- [Excerpt provided]
=== Begin Enclosure ===

In other words, group definition based on observation of numbers and
spectacular diversity rather than evolution.
So, the thorough application of logically consistent ideas produces an idea
of birds strongly at variance from the popular idea.  Do you
-stick to principles or compromise by carving birds out of dinos (and dinos
out of reptiles, another parenthetical ghost),
-and if you stick to principles, do you attempt to persuade the public to
agree with you, or acknowledge the popular approach when speaking to the
public, but use the different logic within the field?

Then, in your courteously responding to my questions about cladistic logic,
you note:
<These problems CAN be controlled if your taxonomic scheme uses some sort of
organizing principle that can deal with the otherwise-fuzzy margins.>
(but) then go on to add:
<Any time you get near the base of a well-known lineage there is some
question as to whether a particular taxon belongs in that named group or
not.  (This is less problematic if the taxonomic scheme has rigorous
organizing principle, and more problematic when multiple (or no) organizing
principle is used).>
Less problematic, then, but still problematic, as shown by your list of
examples and the endless discussions of the coding and relative significance
of characters of basal whatnots here on the list.  If the greatest weakness
of a classification system which carves out groups of species (I know, but
taxa are right up there with bosons in public understanding) based on
obvious differences from other species is fuzzy examples at the margins, if
that's the controlling argument, then the superiority of a phylogenetic
taxonomy is a very fine distinction, uncompelling for marketing purposes.

You did confuse me a bit when you said:
<This [one can test whether a critter belongs in a taxon or not] is also
true for systems that might use a particular suite of defining (rather than
merely diagnosing) traits: if the critter has these traits, it is a member
of that clade; if not, it ain't.>
The distinction between defining and diagnosing...

=== End Enclosure ===

- [What to work on]
[1] Which groups of animals does the post on bird classification name?
[2] Can you carry on the post on bird classification from the point where it stops?
The records that come next are separate material, unrelated to the post on bird classification.

- [Data supplied]
=== Begin Enclosure ===

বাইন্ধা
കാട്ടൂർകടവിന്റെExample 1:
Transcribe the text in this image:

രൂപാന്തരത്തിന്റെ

=== End Enclosure ===

- [Task answers]
[1] birds, dinos, reptiles

[2]
Also, implicit here is that the identifying information is primarily based
on observation (has traits/does not have traits) rather than history (is
related to _because_ the animal has certain traits hypothesized to indicate
an evolutionary relationship).  Once you have said observation is acceptable
in classification, and suites of related traits do also bring in function
and other non-historical judgments, then are you far from saying birds are a
recognizable group?

In fact, being facetious and taking a comment out of context, doesn't
<...[Aves] is the clade comprised of all descendants of the most recent
common ancestor of living feathered
vertebrates, in which case the Mesozoic taxa I listed are NOT birds...>
match the popular definition and resolve the fuzzy examples problem,
assuming Aves were at the level of Reptilia?

I'm also trying to catch up with your meaning when you say:
<Would Prof. Big (who may be dead, making him difficult to reach) include
_Nova taxon_ in his Taxomorphoidea or not?  Do we expand Taxomorphoidea to
include it, or create a taxon of equivalent rank for it, or what?>
then note later:
<We could argue whether "bird" technically applies to the clade Avialae
sensu Gauthier ... or if "bird" applies to Aves sensu Gauthier ...>
it sounds like Gauthier is equivalent to Prof. Big as far as Avialae/Aves is
concerned.  Does having algorithms really eliminate the existence of sensu

Okay, I admit it, when some Teachers watched me come to the front of the
room after a lecture, that trapped animal glower told me they'd be making a
beeline for the door before I got there.